Child protection reforms in wake of Baby P could run up huge bill
The cost of implementing child protection reforms recommended in the wake of the Baby Peter case will run into tens of millions of pounds and new rules and targets have left social workers so overloaded that vulnerable children’s safety could be put at greater risk, council leaders warn today.
The first independent costing of the action ordered a year ago by Lord Laming, which children’s secretary Ed Balls backed and agreed to fund, put the price of hiring thousands of extra social workers to meet just one aspect of the requirements at £116m.
Children’s services leaders backed the report and warned that councils were already having to cope with additional costs relating to an unexpected post-Baby Peter surge in referrals, child protection plans and court applications to take children into care.
The study, by researchers at Loughborough University and commissioned by the Local Government Association, found that nearly two-thirds of social workers had reported an increase in their workloads in the past six months, with child protection workers now dealing with an average of 14 cases at a time. Social workers said they were spending up to three-quarters of their time filling in paperwork rather than seeing families.
The study looked in particular at one of the 58 recommendations Laming made in his report – that every child protection referral to councils from police and health workers should lead to an initial assessment of the risk to the child. Social workers said it would lead to unnecessary assessments, which could compromise the quality of safeguarding work. On average, only 13% of the time taken to complete one was spent with the child or family, and the rest on form-filling.
The LGA called for the recommendation to be scrapped, allowing social workers to use their own discretion about when an initial assessment is needed, and for interim government funding to plug the gap if the proposal was left in place.
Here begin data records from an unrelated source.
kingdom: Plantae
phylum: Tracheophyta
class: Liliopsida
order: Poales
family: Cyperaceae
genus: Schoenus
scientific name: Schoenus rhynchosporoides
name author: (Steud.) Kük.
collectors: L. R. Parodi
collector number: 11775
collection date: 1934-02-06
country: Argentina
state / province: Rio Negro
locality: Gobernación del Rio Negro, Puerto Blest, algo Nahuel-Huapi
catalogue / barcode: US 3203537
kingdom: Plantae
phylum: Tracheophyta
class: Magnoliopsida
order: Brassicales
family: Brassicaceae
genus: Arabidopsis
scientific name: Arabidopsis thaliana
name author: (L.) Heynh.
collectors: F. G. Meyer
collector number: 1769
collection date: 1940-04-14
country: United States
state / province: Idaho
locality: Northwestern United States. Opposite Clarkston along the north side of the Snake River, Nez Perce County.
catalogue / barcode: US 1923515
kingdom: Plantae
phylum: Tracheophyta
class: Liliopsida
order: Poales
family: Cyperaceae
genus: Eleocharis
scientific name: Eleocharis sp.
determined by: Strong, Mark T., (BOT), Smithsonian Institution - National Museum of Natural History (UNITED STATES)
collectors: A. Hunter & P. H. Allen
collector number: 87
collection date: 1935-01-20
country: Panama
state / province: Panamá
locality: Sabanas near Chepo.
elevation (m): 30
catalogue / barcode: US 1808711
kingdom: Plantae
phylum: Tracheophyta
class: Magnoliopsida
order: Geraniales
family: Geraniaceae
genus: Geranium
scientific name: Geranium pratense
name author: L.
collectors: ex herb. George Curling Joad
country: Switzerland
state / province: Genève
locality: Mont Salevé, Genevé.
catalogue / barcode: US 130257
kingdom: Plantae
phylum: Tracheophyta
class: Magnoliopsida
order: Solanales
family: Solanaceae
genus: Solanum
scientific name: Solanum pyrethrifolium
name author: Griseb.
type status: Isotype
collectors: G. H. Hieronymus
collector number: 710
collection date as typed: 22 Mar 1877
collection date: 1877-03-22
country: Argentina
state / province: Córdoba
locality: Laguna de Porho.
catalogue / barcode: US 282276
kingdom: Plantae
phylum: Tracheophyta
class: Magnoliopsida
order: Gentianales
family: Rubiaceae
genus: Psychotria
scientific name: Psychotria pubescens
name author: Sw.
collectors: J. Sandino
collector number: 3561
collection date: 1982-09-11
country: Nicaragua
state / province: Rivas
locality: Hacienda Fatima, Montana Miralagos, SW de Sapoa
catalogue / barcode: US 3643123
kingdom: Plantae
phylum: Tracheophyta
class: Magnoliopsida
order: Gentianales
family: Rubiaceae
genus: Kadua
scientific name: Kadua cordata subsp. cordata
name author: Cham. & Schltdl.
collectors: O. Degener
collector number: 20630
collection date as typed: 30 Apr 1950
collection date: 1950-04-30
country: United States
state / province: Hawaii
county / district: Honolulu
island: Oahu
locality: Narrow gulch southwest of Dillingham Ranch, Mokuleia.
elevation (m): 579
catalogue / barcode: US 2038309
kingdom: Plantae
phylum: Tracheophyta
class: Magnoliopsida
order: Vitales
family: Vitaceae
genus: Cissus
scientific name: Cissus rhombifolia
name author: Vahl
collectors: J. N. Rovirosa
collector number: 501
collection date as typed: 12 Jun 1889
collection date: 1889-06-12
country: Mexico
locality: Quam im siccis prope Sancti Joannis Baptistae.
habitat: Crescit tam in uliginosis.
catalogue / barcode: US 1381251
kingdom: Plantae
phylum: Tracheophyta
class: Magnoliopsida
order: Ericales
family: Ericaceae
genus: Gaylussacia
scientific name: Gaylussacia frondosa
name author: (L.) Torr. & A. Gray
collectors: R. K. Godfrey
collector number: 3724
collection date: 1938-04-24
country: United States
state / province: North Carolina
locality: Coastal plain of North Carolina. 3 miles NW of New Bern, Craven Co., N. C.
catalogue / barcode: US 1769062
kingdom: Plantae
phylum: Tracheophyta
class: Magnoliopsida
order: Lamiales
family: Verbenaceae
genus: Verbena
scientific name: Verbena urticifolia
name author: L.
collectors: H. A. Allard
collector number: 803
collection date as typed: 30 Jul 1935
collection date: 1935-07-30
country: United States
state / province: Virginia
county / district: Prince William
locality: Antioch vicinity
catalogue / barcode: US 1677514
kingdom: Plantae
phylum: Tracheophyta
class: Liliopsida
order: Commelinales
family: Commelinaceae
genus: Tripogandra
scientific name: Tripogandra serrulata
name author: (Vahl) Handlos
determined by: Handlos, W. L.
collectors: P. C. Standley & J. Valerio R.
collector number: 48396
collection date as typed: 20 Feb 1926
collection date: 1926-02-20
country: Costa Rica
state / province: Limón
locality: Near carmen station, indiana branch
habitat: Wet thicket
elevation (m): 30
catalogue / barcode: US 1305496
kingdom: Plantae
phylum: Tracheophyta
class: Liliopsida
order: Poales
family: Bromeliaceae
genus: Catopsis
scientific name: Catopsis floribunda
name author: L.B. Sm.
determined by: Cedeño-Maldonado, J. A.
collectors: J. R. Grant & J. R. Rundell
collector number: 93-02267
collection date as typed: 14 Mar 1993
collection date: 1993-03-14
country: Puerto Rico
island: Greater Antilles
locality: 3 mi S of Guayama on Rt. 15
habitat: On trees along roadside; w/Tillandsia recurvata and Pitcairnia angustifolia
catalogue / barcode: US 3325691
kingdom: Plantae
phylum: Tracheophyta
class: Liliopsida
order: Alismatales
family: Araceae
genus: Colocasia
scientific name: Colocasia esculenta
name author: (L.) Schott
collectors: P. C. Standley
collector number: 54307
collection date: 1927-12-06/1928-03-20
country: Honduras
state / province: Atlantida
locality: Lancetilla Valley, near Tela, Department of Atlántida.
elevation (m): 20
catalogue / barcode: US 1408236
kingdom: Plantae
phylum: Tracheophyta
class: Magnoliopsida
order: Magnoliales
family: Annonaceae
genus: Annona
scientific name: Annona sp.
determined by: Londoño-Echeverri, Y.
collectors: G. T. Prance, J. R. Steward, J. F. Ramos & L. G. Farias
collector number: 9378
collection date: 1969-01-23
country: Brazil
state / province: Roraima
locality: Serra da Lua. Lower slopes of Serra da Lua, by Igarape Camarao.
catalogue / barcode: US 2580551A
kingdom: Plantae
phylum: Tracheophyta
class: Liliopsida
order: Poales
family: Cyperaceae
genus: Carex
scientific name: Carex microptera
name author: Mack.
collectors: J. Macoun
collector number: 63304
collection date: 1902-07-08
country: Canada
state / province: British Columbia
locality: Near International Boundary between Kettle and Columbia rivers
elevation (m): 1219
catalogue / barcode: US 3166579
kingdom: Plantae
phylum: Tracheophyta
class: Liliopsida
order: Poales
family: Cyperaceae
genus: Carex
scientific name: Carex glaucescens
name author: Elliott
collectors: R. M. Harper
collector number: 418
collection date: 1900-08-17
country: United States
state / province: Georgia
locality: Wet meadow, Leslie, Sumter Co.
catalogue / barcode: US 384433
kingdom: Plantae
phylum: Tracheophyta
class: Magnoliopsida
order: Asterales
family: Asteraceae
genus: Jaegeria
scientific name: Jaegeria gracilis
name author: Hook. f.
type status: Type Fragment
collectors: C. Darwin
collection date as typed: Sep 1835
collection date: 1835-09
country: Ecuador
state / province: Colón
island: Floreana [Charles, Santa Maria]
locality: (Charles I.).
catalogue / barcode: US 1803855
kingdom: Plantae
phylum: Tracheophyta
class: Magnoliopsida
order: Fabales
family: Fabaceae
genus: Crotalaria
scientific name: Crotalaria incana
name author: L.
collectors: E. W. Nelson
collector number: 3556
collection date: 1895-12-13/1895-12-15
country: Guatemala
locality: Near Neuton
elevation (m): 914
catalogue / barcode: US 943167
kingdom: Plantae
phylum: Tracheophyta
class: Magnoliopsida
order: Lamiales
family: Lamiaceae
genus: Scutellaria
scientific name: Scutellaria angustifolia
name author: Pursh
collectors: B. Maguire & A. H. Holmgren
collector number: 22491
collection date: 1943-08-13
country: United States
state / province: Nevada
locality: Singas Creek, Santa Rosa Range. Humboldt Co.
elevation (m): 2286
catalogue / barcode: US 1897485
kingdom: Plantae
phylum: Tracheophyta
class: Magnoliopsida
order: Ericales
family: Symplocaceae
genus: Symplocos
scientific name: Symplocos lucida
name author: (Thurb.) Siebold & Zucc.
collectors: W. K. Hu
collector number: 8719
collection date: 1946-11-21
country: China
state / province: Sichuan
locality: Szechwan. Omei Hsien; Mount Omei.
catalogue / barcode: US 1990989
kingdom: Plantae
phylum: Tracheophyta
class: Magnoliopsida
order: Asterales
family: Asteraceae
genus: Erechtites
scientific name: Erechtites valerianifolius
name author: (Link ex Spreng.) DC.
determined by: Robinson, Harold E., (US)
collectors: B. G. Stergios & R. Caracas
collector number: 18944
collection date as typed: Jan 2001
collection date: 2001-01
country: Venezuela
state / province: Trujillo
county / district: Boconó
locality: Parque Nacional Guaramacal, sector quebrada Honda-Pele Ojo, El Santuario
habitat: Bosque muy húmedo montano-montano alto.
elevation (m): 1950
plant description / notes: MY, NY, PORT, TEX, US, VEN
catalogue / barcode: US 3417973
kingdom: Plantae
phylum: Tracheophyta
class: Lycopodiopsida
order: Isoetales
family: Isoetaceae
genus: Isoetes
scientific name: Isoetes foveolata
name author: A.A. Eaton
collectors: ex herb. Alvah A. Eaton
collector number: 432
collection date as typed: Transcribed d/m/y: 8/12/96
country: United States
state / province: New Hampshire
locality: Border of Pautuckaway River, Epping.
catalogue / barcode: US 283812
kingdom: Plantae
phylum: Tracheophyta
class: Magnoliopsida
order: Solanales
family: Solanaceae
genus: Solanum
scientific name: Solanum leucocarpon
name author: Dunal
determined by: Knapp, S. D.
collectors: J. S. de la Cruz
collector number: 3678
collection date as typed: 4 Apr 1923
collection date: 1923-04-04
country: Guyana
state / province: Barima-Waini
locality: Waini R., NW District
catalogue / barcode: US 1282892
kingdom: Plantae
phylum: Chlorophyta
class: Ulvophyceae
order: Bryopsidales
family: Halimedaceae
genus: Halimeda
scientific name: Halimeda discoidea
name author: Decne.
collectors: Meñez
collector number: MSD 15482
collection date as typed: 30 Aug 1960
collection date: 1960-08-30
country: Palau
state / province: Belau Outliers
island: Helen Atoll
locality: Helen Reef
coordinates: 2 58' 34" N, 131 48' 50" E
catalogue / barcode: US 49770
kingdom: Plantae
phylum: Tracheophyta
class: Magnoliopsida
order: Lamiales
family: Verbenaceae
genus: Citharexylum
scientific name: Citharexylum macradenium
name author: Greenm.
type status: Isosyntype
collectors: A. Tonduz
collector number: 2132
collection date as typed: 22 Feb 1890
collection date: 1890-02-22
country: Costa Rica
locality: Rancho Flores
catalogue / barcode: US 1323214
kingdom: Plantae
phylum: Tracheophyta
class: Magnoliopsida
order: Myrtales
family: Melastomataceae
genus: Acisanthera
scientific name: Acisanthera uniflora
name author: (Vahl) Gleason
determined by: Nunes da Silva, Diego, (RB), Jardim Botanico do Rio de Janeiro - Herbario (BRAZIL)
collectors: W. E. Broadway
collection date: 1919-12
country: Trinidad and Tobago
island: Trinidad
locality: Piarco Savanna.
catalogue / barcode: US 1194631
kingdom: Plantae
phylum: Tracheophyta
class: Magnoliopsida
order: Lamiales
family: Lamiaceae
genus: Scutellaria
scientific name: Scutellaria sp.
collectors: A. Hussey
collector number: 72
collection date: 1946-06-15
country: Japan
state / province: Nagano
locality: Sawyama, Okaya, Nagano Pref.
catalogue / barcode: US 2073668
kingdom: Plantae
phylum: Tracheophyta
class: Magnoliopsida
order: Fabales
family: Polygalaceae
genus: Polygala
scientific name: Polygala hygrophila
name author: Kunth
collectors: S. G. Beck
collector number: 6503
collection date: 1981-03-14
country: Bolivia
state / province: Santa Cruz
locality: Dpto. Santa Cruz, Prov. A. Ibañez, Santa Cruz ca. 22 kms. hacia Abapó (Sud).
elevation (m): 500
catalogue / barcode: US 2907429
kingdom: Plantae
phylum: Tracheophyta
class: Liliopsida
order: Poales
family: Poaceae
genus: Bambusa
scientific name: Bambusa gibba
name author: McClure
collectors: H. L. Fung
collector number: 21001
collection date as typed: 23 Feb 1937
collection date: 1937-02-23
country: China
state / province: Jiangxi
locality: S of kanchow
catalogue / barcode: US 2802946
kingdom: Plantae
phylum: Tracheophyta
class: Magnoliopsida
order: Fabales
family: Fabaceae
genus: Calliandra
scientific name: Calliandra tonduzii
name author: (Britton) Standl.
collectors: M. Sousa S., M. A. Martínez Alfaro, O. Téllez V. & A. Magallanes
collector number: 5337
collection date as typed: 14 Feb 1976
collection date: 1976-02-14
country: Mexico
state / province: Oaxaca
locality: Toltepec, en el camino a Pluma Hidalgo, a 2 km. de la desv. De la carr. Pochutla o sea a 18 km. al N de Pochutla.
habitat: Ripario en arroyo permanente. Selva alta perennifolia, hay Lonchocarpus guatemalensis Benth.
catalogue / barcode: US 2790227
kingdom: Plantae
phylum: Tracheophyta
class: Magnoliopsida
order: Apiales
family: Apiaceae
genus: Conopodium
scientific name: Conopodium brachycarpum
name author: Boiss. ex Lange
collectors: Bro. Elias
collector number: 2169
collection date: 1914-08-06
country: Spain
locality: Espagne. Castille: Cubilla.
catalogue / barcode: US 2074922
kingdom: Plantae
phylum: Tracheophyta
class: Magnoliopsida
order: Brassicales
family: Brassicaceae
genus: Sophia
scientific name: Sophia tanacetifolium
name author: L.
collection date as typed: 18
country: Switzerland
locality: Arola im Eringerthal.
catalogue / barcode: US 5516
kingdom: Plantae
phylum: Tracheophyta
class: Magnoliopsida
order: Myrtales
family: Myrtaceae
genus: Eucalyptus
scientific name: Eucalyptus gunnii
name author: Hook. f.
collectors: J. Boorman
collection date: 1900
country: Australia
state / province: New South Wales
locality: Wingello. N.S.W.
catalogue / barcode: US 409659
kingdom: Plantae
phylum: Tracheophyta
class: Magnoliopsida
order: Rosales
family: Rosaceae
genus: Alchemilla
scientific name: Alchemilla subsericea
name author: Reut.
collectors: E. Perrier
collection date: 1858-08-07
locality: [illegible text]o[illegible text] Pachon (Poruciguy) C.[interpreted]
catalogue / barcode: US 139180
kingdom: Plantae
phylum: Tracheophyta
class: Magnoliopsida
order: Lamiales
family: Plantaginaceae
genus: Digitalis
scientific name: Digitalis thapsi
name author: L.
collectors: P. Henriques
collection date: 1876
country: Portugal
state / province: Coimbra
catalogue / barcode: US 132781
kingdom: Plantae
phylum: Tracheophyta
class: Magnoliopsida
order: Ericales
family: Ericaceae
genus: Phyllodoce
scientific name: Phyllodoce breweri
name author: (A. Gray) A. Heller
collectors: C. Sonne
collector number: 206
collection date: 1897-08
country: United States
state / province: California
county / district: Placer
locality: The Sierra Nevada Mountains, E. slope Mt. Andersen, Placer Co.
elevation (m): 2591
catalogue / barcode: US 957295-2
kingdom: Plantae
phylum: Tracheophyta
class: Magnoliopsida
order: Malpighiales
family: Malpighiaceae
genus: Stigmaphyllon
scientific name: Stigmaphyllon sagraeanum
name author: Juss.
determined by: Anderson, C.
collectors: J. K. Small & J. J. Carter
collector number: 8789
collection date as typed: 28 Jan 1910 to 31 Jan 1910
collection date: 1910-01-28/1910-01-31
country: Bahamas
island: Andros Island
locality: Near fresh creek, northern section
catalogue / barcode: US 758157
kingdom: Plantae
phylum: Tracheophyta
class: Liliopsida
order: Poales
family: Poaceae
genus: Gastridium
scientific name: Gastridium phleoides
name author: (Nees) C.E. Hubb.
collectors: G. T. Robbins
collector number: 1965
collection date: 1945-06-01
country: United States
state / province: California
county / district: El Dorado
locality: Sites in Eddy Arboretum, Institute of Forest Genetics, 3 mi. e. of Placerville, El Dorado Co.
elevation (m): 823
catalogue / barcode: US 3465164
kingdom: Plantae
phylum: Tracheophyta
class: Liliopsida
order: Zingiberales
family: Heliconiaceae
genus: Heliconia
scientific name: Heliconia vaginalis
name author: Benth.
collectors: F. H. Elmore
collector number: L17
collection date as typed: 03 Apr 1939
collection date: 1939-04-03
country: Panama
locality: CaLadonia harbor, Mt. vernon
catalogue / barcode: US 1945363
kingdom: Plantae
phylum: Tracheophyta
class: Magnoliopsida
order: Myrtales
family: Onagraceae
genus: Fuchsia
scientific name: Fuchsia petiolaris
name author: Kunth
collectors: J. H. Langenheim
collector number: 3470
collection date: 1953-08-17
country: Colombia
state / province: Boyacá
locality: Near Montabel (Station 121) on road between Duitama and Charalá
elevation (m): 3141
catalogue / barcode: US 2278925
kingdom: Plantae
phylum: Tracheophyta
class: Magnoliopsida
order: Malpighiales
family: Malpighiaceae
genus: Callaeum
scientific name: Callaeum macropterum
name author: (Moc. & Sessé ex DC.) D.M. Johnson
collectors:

Shireen Ritchie, chair of the association’s children and young people board, said: “Every right-minded person wants to know everything possible is being done to keep children safe from harm. Money is an ugly topic to raise when the issue is the safety and wellbeing of children, but it would be irresponsible to pretend social work teams can make major changes to how they operate without there being implications for their workload and resources.
“There has to be recognition of what dedicated social workers all over the country are dealing with every day, the pressures placed on them and the valuable expertise they can share. Children who are at risk, and families that are struggling, will benefit more from additional time with experienced social workers than they will from an increase in the number of forms filled in about them. Some paperwork is essential to doing the best possible job, but it is right to try to reduce bureaucracy where it can ease the pressure on social workers and increase the quality of care offered to children.”
The Association of Directors of Children’s Services backed the findings. Its president, Kim Bromley-Derry, said: “Prescribing that every referral has an initial assessment will … divert resources from the most vulnerable children to others whose needs can be assessed and met in other ways.”
Some authorities were already predicting deficits for next year due to rising numbers of children needing services, he said.
The government said spending on children’s social care increased by more than £3.5bn between 1997/98 and 2008/09 – a rise of more than 90% in real terms.
Children’s minister Delyth Morgan said: “Ultimately, it is up to local authorities to decide when it is appropriate to carry out an initial assessment – over the last year the number of initial assessments they have carried out has increased. It is crucial that local authorities and their partners treat any concerns for children’s safety seriously and on its merits, wherever and whoever it comes from.”
Tim Loughton, the shadow children’s minister, said: “This is yet further proof that the government is strangling social work with red tape. Lord Laming’s proposals were supposed to improve child protection, instead they have made things worse. We need to prune back this bureaucracy so that social workers can spend time with children.”